When: Friday at 6:37 p.m. and Saturday at 6:07 p.m.

Listen: 104.3 FM

Watch: nchc.tv (subscription service)

All-time series: North Dakota leads, 122-143-11

Last season: North Dakota went 3-2-1. Each team swept a home series and they tied in the NCHC Frozen Faceoff consolation game before the Fighting Hawks edged the Pioneers in a Frozen Four semifinal on a last-minute goal.

Defending NCAA champion North Dakota (5-3-1, 0-2 NCHC) enters the series reeling from three losses and a tie in its past four games. The Fighting Hawks, however, have a 5-0 mark at home. The Pioneers (6-2, 2-0 NCHC) are on a six-game roll and are completely healthy for the first time this season. They had last weekend off. This is the teams’ only regular-season series.

Offense

Just as the Pioneers lost two thirds of their vaunted top line, so did the Fighting Hawks, but the one who remained for each team has been stellar. Sophomore Brock Boeser (a 2015 first-round pick by the Vancouver Canucks) has 13 points and seven goals (tied for sixth in Division I) and is widely considered one of the best players in the nation. He was the NCHC’s player of the month for October. Fellow sophomore Shane Gersich is right behind him with 12 points and freshman Tyson Jost (the Colorado Avalanche’s first-round pick in June) has 10 points. Junior defenseman Tucker Poolman has seven points. The Fighting Hawks score 3.33 goals per game (tied for 19th) and fire about 33 shots on goal per game. Denver fires 32 SOG per game but scores just 2.75 goals per outing (tied for 33rd).

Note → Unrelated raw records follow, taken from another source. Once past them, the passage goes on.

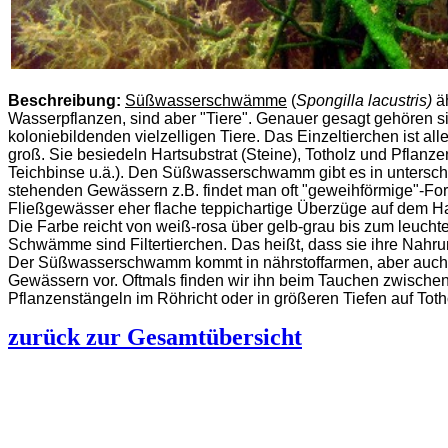
Beschreibung:
Süßwasserschwämme
(
Spongilla lacustris)
ä
Wasserpflanzen, sind aber "Tiere". Genauer gesagt gehören s
koloniebildenden vielzelligen Tiere. Das Einzeltierchen ist all
groß. Sie besiedeln Hartsubstrat (Steine), Totholz und Pflanzen
Teichbinse u.ä.). Den Süßwasserschwamm gibt es in untersch
stehenden Gewässern z.B. findet man oft "geweihförmige"-F
Fließgewässer eher flache teppichartige Überzüge auf dem Har
Die Farbe reicht von weiß-rosa über gelb-grau bis zum leucht
Schwämme sind Filtertierchen. Das heißt, dass sie ihre Nahru
Der Süßwasserschwamm kommt in nährstoffarmen, aber auch i
Gewässern vor. Oftmals finden wir ihn beim Tauchen zwische
Pflanzenstängeln im Röhricht oder in größeren Tiefen auf Toth
zurück zur Gesamtübersicht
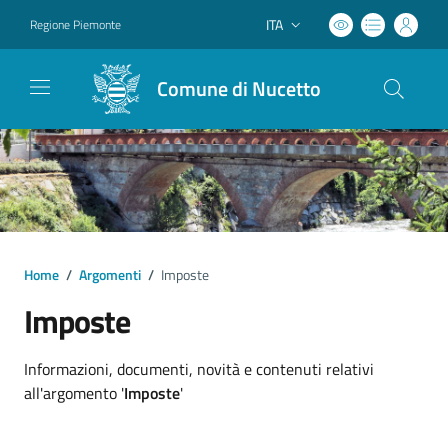
ITA
Regione Piemonte
Lingua attiva:
Comune di Nucetto
Home
/
Argomenti
/
Imposte
Imposte
Dettagli argomento
Informazioni, documenti, novità e contenuti relativi
all'argomento '
Imposte
'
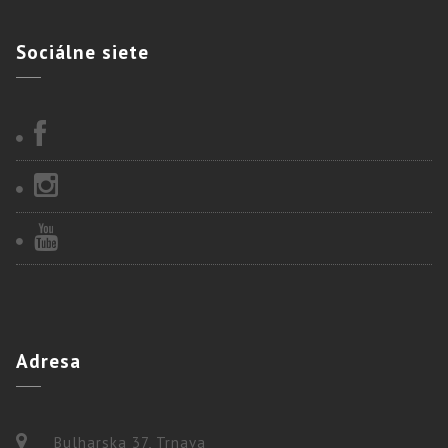
Sociálne
siete
Adresa
Bulharska 37, Trnava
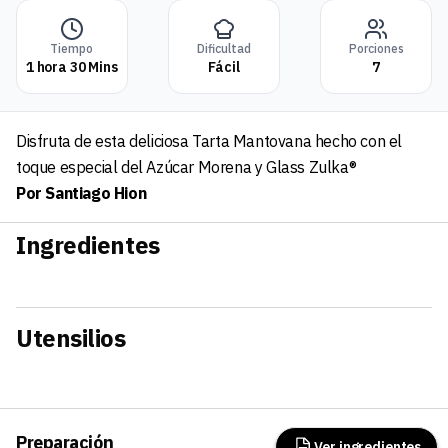
Tiempo
Dificultad
Porciones
1 hora 30 Mins
Fácil
7
Disfruta de esta deliciosa Tarta Mantovana hecho con el
toque especial del Azúcar Morena y Glass Zulka®
Por
Santiago Hion
Ingredientes
Utensilios
Preparación
Ver ingredientes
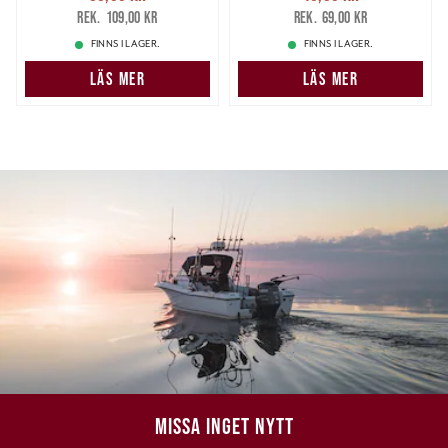
65,00 kr
Tidigare pris
:
45,00 kr
Tidigare pris
:
109,00 kr
69,00 kr
109,00 kr
69,00 kr
FINNS I LAGER.
FINNS I LAGER.
LÄS MER
LÄS MER
MISSA INGET NYTT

DU’s top-line returnee is sophomore Dylan Gambrell, who sparkled in his return from an upper-body injury two weeks ago against Western Michigan. He has four points in four games. Freshman Henrik Borgstrom, the NCHC’s Rookie of the Month for October, leads the Pioneers with nine points and four goals. Linemates Troy Terry and Jarid Lukosevicius each have six points and three goals. Senior defenseman Will Butcher has seven points. Just eight DU players have scored goals so far, and none of those have come from the fourth line or a defenseman other than Butcher.

Defense

As important as it was for UND to have Boeser return, retaining junior goalie Cam Johnson might have been bigger with all of the defensemen who turned pro or graduated. Johnson has played every game so far, and his numbers are off from a season ago (2.56 goals-against average and .889 save percentage), but that likely has as much to do with the lack of experience in front of him as anything. The Fighting Hawks hold foes to 2.67 goals per game (20th) and just 23.2 shots per game.

Junior Tanner Jaillet has been superlative in net for DU thus far, going 6-1 with an NCHC-best 1.73 gaa (8th in Division I) and .931 save percentage (11th). DU allows just 1.88 goals per game (6th) and has allowed more than one just once in its past five games. Jaillet sees fewer than 25 SOG per game thanks to a veteran, stingy defense.

Special teams

This is a shockingly mediocre phase for North Dakota, and it’s undoubtedly been a point of emphasis to rectify for the Fighting Hawks coaching staff. North Dakota’s power play is hitting at just 13.3 percent (41st), and it’s penalty kill is effective just 78.7 percent of the time (49th). The Fighting Hawks take almost seven minors per game.

The Pioneers are one of the nation’s most disciplined teams, taking just 10 PIM per game. Their penalty kill sits at 84.6 percent (25th). After staying largely dormant in October, the power play came to life against WMU and now sits at 15.6 percent (33rd).

Notable

Four of the six players selected to the NCHC’s preseason All-Conference Team will play in this series – Boeser, Gambrell, Butcher and Johnson.